___ DATA SHOWN ___
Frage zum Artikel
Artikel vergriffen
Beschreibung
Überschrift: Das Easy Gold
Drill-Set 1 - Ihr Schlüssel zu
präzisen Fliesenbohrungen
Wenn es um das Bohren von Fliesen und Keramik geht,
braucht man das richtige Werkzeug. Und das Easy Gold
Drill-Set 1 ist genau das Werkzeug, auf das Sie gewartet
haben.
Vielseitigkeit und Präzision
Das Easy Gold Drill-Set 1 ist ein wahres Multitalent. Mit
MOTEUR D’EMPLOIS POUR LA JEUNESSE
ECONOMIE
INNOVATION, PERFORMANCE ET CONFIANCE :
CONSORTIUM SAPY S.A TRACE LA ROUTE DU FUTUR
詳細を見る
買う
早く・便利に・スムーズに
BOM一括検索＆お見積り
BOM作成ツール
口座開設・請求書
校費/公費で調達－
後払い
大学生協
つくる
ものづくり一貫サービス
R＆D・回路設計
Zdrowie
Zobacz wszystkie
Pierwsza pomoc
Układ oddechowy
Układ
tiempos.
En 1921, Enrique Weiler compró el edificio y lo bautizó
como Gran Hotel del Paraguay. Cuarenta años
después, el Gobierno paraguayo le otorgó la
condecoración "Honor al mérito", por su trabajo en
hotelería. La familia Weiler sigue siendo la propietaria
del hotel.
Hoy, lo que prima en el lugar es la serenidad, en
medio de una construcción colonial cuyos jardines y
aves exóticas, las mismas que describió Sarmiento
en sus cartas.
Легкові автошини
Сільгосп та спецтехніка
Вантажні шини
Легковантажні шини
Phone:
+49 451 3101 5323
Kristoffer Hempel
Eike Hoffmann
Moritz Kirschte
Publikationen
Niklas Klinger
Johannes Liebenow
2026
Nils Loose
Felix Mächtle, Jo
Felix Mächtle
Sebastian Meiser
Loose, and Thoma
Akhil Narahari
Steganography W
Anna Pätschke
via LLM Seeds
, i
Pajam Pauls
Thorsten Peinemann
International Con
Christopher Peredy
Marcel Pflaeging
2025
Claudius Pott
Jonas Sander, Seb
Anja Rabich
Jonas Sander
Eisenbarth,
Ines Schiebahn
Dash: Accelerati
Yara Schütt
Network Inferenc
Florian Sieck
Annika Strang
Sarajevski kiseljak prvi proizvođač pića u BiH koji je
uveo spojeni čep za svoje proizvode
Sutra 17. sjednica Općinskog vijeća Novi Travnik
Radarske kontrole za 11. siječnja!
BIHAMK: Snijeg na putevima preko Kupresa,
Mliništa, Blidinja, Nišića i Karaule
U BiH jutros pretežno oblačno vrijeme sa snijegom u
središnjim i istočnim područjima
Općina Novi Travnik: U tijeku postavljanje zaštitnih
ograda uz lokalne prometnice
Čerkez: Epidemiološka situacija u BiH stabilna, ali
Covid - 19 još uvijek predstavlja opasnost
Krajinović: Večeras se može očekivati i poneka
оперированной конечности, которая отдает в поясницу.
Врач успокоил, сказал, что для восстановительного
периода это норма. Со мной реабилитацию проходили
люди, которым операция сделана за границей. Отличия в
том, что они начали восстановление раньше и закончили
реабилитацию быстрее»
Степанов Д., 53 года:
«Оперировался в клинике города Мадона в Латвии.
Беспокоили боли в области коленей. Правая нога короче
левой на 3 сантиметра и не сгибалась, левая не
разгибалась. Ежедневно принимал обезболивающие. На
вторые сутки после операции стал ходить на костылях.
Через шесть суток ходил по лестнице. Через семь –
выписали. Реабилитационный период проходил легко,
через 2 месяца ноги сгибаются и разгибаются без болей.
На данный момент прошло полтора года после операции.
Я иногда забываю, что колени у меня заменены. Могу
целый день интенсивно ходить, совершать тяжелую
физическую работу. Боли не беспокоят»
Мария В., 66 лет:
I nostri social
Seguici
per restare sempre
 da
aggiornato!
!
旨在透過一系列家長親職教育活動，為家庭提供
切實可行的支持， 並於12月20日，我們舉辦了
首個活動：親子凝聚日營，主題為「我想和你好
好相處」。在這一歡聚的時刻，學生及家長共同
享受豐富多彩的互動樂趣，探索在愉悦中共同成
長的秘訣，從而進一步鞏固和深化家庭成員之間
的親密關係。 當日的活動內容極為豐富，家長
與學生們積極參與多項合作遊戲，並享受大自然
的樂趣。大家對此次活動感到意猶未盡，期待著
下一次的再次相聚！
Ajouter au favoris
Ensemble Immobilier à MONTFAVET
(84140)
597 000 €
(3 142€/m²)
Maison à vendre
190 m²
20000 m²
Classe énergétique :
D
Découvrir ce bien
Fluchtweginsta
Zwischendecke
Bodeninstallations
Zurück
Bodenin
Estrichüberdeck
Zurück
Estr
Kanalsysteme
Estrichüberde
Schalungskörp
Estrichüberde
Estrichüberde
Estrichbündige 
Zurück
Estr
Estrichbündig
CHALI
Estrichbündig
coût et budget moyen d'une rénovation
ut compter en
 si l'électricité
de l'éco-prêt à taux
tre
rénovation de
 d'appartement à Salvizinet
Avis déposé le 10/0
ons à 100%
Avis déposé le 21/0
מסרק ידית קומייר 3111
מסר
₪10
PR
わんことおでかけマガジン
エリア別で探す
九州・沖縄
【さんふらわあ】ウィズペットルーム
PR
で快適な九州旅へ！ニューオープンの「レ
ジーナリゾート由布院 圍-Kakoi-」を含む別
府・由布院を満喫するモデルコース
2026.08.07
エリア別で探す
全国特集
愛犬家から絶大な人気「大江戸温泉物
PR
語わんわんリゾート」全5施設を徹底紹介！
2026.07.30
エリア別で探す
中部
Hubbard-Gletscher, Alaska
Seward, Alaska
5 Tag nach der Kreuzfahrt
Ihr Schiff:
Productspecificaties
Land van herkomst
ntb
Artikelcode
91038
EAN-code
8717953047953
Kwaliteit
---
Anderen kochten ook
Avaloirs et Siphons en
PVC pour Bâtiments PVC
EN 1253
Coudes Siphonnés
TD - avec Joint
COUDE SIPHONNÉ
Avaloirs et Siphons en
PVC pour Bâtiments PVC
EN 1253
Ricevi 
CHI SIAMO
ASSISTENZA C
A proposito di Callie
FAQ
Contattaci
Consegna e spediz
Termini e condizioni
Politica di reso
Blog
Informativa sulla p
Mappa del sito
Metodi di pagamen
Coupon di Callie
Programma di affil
___
Across the listing, how many lines hold "после"? The answer must be the number only.

2